══ EXTRACTED RECORDS ══

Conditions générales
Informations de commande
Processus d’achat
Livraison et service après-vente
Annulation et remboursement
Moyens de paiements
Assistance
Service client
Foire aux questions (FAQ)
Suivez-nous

═══

Present every line of the data above as a numbered list, leaving out any blank lines.

1. Conditions générales
2. Informations de commande
3. Processus d’achat
4. Livraison et service après-vente
5. Annulation et remboursement
6. Moyens de paiements
7. Assistance
8. Service client
9. Foire aux questions (FAQ)
10. Suivez-nous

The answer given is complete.